Spring yogurt

Do you know the difference between winter yogurt and spring yogurt?

Spring yogurt is cuter.

The orginal how-to is here with all the details. But a quick run-down of the process, lest you be afraid:

  1. Heat a quart of milk to 180, add 1/2 cup sugar and 1/2 dry milk, plus vanilla or maple syrup to flavor
  2. Let it cool to <120 (assuming you’re using pasteurized milk, you can technically just heat it to 120 and go from there, but I find it doesn’t thicken up quite as nicely that way)
  3. Add yogurt starter: 2 Tbsp. of yogurt containing live active cultures (ideally, 2 Tbsp. you saved from your last batch of yogurt; it freezes great in ice cube trays) and stir
  4. Pour into your very cutest containers and incubate at around 115 or so for four to six hours — I do this by lining a dutch oven with a heating pad set to low, then setting the jars in it and putting the lid on. If you want to make super-cute spring yogurt, add a couple drops of food coloring in each jar, stir to combine, then proceed with your incubation

That’s it! This is worlds better and cheaper than store-bought, and you can easily strain it to make it Greek-style if your little heart desires.

9 thoughts on “Spring yogurt

  1. Sweet! those are so pretty. John is looking into cheese making. I will keep you up to date on it. UMMMMMM

    Ooh let me know!

  2. Cute!
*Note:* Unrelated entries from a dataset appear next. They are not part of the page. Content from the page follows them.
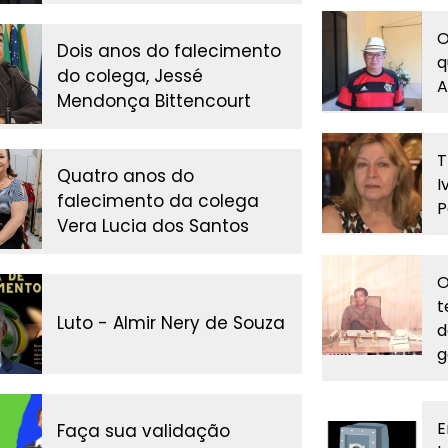
O
Dois anos do falecimento
q
do colega, Jessé
A
Mendonça Bittencourt
T
Quatro anos do
I
falecimento da colega
P
Vera Lucia dos Santos
O
t
Luto - Almir Nery de Souza
d
g
E
Faça sua validação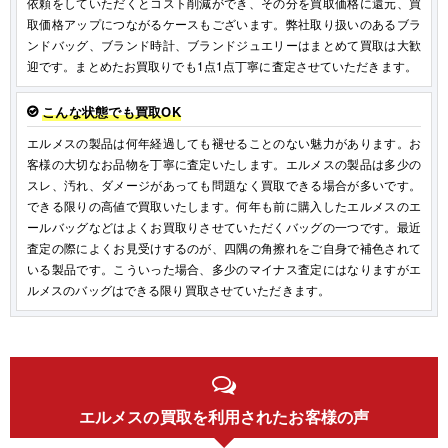
依頼をしていただくとコスト削減ができ、その分を買取価格に還元、買
取価格アップにつながるケースもございます。弊社取り扱いのあるブラ
ンドバッグ、ブランド時計、ブランドジュエリーはまとめて買取は大歓
迎です。まとめたお買取りでも1点1点丁寧に査定させていただきます。
こんな状態でも買取OK
エルメスの製品は何年経過しても褪せることのない魅力があります。お
客様の大切なお品物を丁寧に査定いたします。エルメスの製品は多少の
スレ、汚れ、ダメージがあっても問題なく買取できる場合が多いです。
できる限りの高値で買取いたします。何年も前に購入したエルメスのエ
ールバッグなどはよくお買取りさせていただくバッグの一つです。最近
査定の際によくお見受けするのが、四隅の角擦れをご自身で補色されて
いる製品です。こういった場合、多少のマイナス査定にはなりますがエ
ルメスのバッグはできる限り買取させていただきます。
エルメスの買取を利用されたお客様の声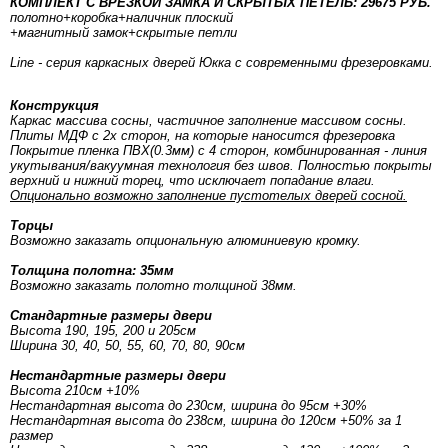
КОМПЛЕКТ С ВРЕЗКОЙ ЗАМКА И СКРЫТЫХ ПЕТЕЛЬ: 29675 РУБ.
полотно
+коробка
+наличник плоский
+магнитный замок+скрытые петли
Line - серия каркасных дверей Юкка с современными фрезеровками.
Конструкция
Каркас массива сосны, частичное заполнение массивом сосны.
Плиты МДФ с 2х сторон, на которые наносится фрезеровка
Покрытие пленка ПВХ(0.3мм) с 4 сторон, комбинированная - линия
укутывания/вакуумная технология без швов. Полностью покрыты
верхний и нижний торец, что исключает попадание влаги.
Опционально возможно заполнение пустотелых дверей сосной.
Торцы
Возможно заказать опциональную алюминиевую кромку.
Толщина полотна: 35мм
Возможно заказать полотно толщиной 38мм.
Стандартные размеры двери
Высота 190, 195, 200 и 205см
Ширина 30, 40, 50, 55, 60, 70, 80, 90см
Нестандартные размеры двери
Высота 210см +10%
Нестандартная высота до 230см, ширина до 95см +30%
Нестандартная высота до 238см, ширина до 120см +50% за 1
размер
I wonder if there’s a natural way to color them without food coloring?
    I was looking for answers for this and found this link — for Easter eggs, though. Some of those you wouldn’t want to use… red onion yogurt anyone? 😉 But I bet some of them could translate okay!

  3. I bet using food based food colors would work for the natural color Stephanie. Cant help, but think beets… prettiest darn root vegetable no matter how gnarly they look.
    I bet that would work! I believe Stoneyfield uses beets for their yogurt coloring, actually.

    Definitely going to try this. Did once and failed… but I’m up for round two!
    You can do it!!! Let me know how it goes. 🙂 I think the most common mistake is putting the yogurt starter in when the milk is still too hot. Make sure it’s under 120 and stays under 120 and you should be fine. Come back and update!